A Young Single Woman’s take on Maternal Feminism

March 28, 2019

Our capacity to create and sustain human life is a tremendous power from which society can recognize and then begin to organize around.This framework challenges the current predominant social assumption that the sexed female body is less than fully human and therefore an inferior existence.

Those words on the Big Ocean Women website stood out to me.

We all grow up with the knowledge that we, as women, have the ability to carry children for nine months, but I’m not sure we think enough about how amazing that is. Our bodies can literally create and sustain a human body. Not only can it create it, it develops it.

God creates us.

A woman also creates us.

We literally share a power that God holds.

So why, because of this, does society tend to view women as the “lesser” or “weaker” sex?

I, personally, have no idea.

Why, also, does society put down a woman who chooses motherhood as her job, saying it’s not as good as a woman who works elsewhere? But, a woman who works and isn’t there for her family is bad, too?

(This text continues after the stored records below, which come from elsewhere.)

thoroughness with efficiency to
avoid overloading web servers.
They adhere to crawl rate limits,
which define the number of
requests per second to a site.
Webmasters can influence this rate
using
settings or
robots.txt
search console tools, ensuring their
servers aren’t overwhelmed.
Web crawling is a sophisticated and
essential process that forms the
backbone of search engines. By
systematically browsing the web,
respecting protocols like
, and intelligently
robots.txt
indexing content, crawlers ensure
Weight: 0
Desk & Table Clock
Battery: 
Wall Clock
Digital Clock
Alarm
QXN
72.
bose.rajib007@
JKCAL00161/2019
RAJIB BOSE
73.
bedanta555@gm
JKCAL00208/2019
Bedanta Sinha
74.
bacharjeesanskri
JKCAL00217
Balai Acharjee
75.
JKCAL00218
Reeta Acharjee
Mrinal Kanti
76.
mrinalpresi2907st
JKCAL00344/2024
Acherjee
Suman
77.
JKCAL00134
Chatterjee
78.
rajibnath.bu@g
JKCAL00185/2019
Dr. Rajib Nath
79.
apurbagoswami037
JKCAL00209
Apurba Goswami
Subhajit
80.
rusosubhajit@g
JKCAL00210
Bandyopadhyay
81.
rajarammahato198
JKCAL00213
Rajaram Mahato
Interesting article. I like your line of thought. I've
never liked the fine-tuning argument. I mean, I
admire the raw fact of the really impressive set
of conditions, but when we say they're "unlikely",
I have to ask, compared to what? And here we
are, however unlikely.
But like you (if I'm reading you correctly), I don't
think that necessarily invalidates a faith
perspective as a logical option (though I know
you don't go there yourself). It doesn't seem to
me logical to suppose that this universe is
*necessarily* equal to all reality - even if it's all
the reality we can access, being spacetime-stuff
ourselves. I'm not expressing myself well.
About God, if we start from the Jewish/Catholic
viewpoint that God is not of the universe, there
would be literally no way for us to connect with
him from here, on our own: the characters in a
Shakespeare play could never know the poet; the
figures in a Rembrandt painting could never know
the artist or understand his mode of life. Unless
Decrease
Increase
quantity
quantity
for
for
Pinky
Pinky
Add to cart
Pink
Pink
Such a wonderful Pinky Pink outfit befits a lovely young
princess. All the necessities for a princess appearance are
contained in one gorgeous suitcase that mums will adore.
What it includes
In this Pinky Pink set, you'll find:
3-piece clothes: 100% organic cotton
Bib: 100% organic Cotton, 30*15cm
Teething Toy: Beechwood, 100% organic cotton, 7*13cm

I want to make this very clear: it is amazing for a woman to choose to work. It is also amazing for a woman to choose to be a stay-at-home mom. But these need to be viewed on the same level, because they are both work. And one of them is personal, voluntary, emotionally and physically taxing, and demands 24 hours a day, 7 days a week.

There are no vacation days with motherhood. And yet, it is frequently less valued. Women say that they’re “just” a mom. People lose interest in talking to someone who’s “just” a mom.

It is amazing to be a mother, and we need to celebrate that.

Female inventors should be recognized and celebrated.

Female CEO’s should feel accomplished and be rewarded.

And mothers should be recognized, loved, celebrated, thanked, and respected every single day.

To me, maternal feminism means viewing the job of motherhood as equal to jobs in the workplace. Maternal feminism is not judging mothers but helping and encouraging them. And most importantly, maternal feminism is viewing the ability to create children as a power that we share with God.